KUALA KAPUAS- Unit Resmob Satuan Reserse Kriminal (Satreskrim) Polres Kapuas bersama Polsek Selat, didukung Polsek Banjarmasin Selatan dan Resmob Polres Tapin, berhasil mengamankan seorang pria terduga pelaku pencurian dengan pemberatan (curat) sepeda motor milik seorang mahasiswi di Kabupaten Kapuas, Kalimantan Tengah.
Terduga pelaku berinisial ZE alias Inal alias Imi (29) ditangkap pada Rabu (17/6/2026) sekitar pukul 21.00 WITA di kawasan Jalan Tatah Belayung, Komplek Bumi Wahyu, Kecamatan Kertak Hanyar, Kabupaten Banjar, Kalimantan Selatan.
Korban dalam kasus ini adalah Helda Yunita (24), mahasiswi asal Handil Bakambat, Kelurahan Sei Lunuk, Kecamatan Bataguh, Kabupaten Kapuas.
Peristiwa pencurian terjadi di area parkir Hotel Roos, Jalan Tambun Bungai, Kelurahan Selat Tengah, Kecamatan Selat, Kabupaten Kapuas.
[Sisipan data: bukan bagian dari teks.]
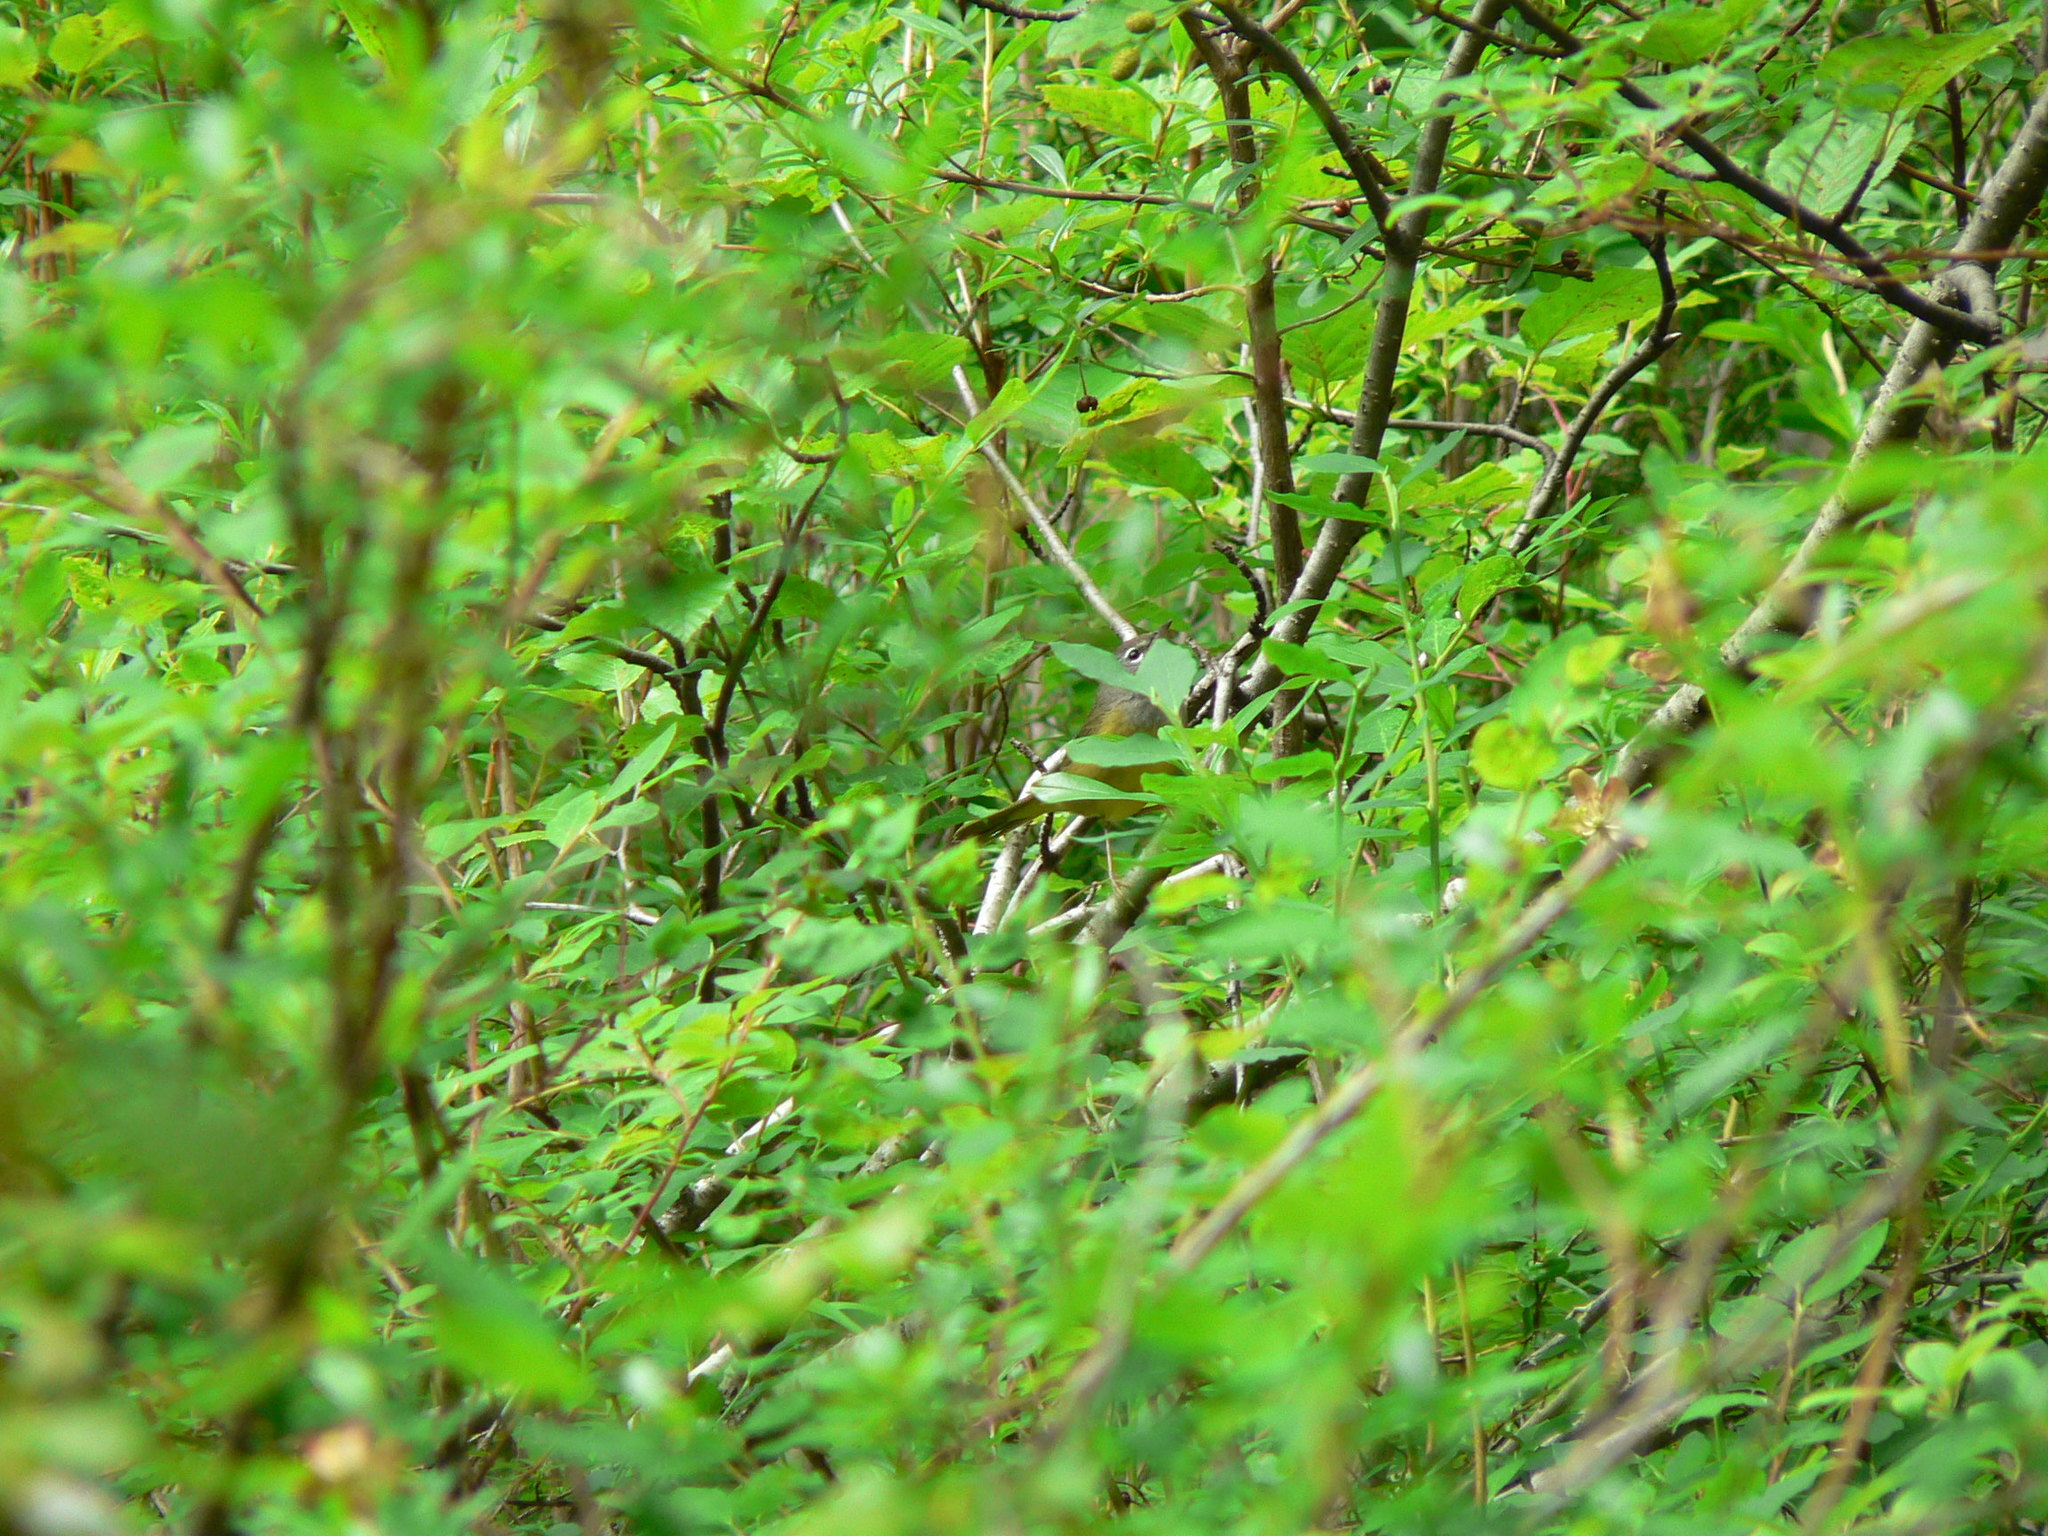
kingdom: Animalia
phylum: Chordata
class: Aves
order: Passeriformes
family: Parulidae
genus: Geothlypis
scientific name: Geothlypis tolmiei
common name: Macgillivray's warbler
Berdasarkan laporan korban, sepeda motor Honda Scoopy miliknya diparkir pada Rabu (10/6/2026) sekitar pukul 19.00 WIB.
Namun keesokan harinya, Kamis (11/6/2026) sekitar pukul 08.00 WIB, korban mendapati kendaraannya sudah tidak berada di lokasi. Hasil pengecekan rekaman CCTV hotel menunjukkan seorang pria membawa sepeda motor tersebut pada sekitar pukul 05.00 WIB.
Dari rekaman itu, korban mengaku mengenali pelaku sebagai ZE alias Inal alias Imi. Akibat kejadian tersebut, korban mengalami kerugian sekitar Rp22.500.000 dan melaporkannya ke Polsek Selat.
Hasil penyelidikan kepolisian mengungkap dugaan motif pelaku yang berkaitan dengan persoalan pribadi dengan korban. Pelaku juga diduga telah lebih dulu menguasai kunci kontak atau remote kendaraan beberapa bulan sebelum aksi pencurian dilakukan, sebelum akhirnya memanfaatkan situasi untuk membawa kabur motor korban.
Dalam pengungkapan kasus ini, polisi turut menyita sejumlah barang bukti, yakni STNK Honda Scoopy nomor polisi KH 2209 UC atas nama korban, satu unit sepeda motor Honda Scoopy KH 2209 UC, satu kunci kontak (remote), serta satu pasang pelat nomor kendaraan.
Atas perbuatannya, pelaku disangkakan melanggar Pasal 477 Undang-Undang Nomor 1 Tahun 2023 tentang Kitab Undang-Undang Hukum Pidana (KUHP) tentang pencurian dengan pemberatan.
Kapolres Kapuas, AKBP Gede Eka Yudharma melalui Kasat Reskrim AKP Danny Arrizal Saputra, menyampaikan bahwa pengungkapan kasus ini merupakan hasil kerja sama lintas satuan dan wilayah dalam upaya menindak pelaku kejahatan serta memberikan rasa aman kepada masyarakat.
Ia menegaskan komitmen jajarannya untuk terus menindak tegas setiap tindak pidana yang meresahkan masyarakat serta mengimbau warga meningkatkan kewaspadaan terhadap tindak pencurian kendaraan bermotor. (fah/jp).